How he will navigate that is entirely up to him. Will he continue to rely on his reliable army of propagandists and image-makers to flex their skills on the global stage of disinformation? Or will he recognize the requirements of public leadership — to answer uncomfortable questions, live with scrutiny, and to be transparent in how he will run a country of 112 million, at least 31 million of whom elected him president?
And what about us, journalists — what to do?
At Rappler, we learned the hard way how and why journalism is a mission that’s not for those merely passing through.

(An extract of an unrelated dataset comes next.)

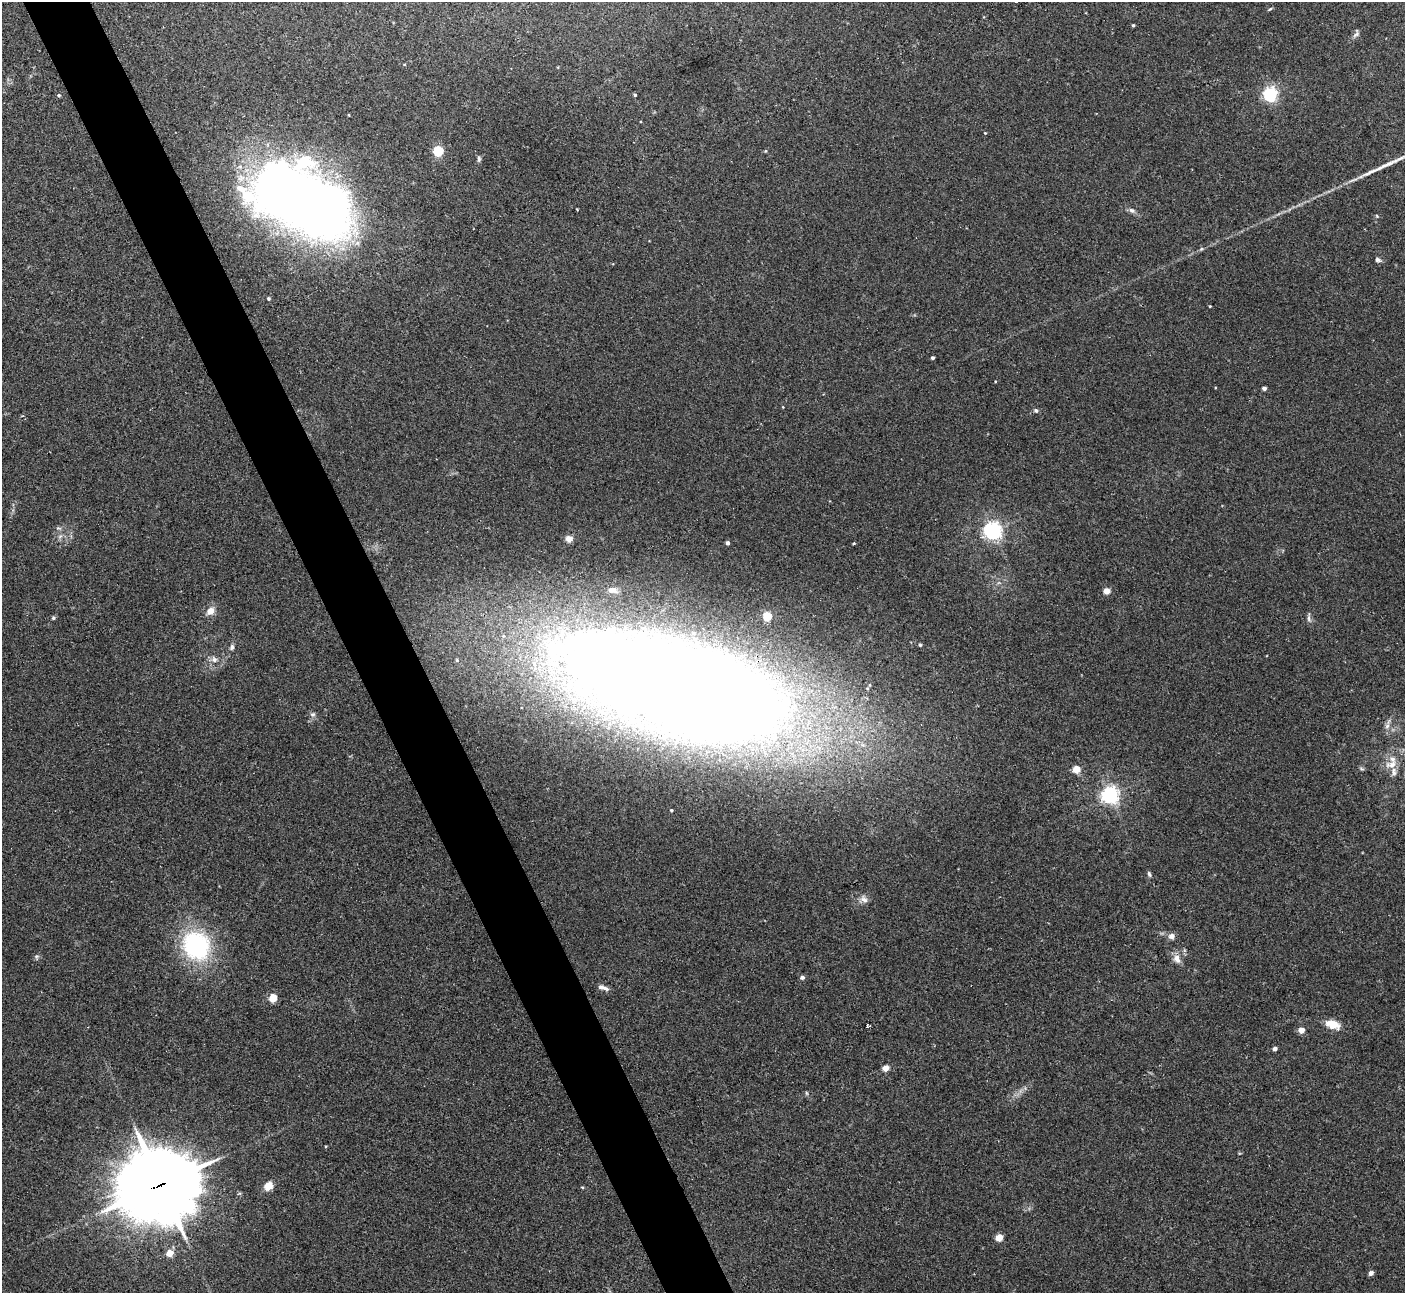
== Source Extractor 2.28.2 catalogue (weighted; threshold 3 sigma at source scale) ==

In the face of a tyrant, you can’t — mustn’t — blink.
In the face of threats, you can pause but cannot — mustn’t — stop.
In a well of disinformation, you can’t — mustn’t — sink.
It is tempting to describe the problems of journalism — its relevance, its business model, its environment, its people — as irreversible and perhaps incurable. And there are various examples to show the seeming inevitability of defeat.
But we must also acknowledge and celebrate the instances when journalists bucked and continue to buck the trend.
At Rappler, we learned that crisis is opportunity — but that opportunity works only when seen through a mission bigger than our egos and only when seized along with the public we serve.
For journalism to matter, the community must be a part of it. In our crisis years under Duterte, we realized that we had a core audience that, while not massive, shared the same ideals that we believed in, which is the public’s need to scrutinize and temper power. We went out of our way to engage them. We asked for their help, we tapped into their expertise, we listened to their advice. In a climate of fear, we took arduous steps to build partnerships with them.
Then and now, the battle to save journalism cannot be fought by journalists alone. It’s a battle we must share — and fight — with other groups and citizens.
Each time our freedoms are threatened, we should have no qualms engaging other democracy frontliners and participating in collective efforts to resist authoritarianism.
For, indeed, journalism is activism; this has never been debated in our part of the world.
So will Marcos give Filipino journalists hell, like Duterte did?
The Duterte years should tell him that the fires of freedom in his country have not been extinguished — certainly not by the blood spilled on Manila’s streets nor by the fatal algorithms that pulled the trigger.
The author is co-founder and executive editor of Rappler in the Philippines.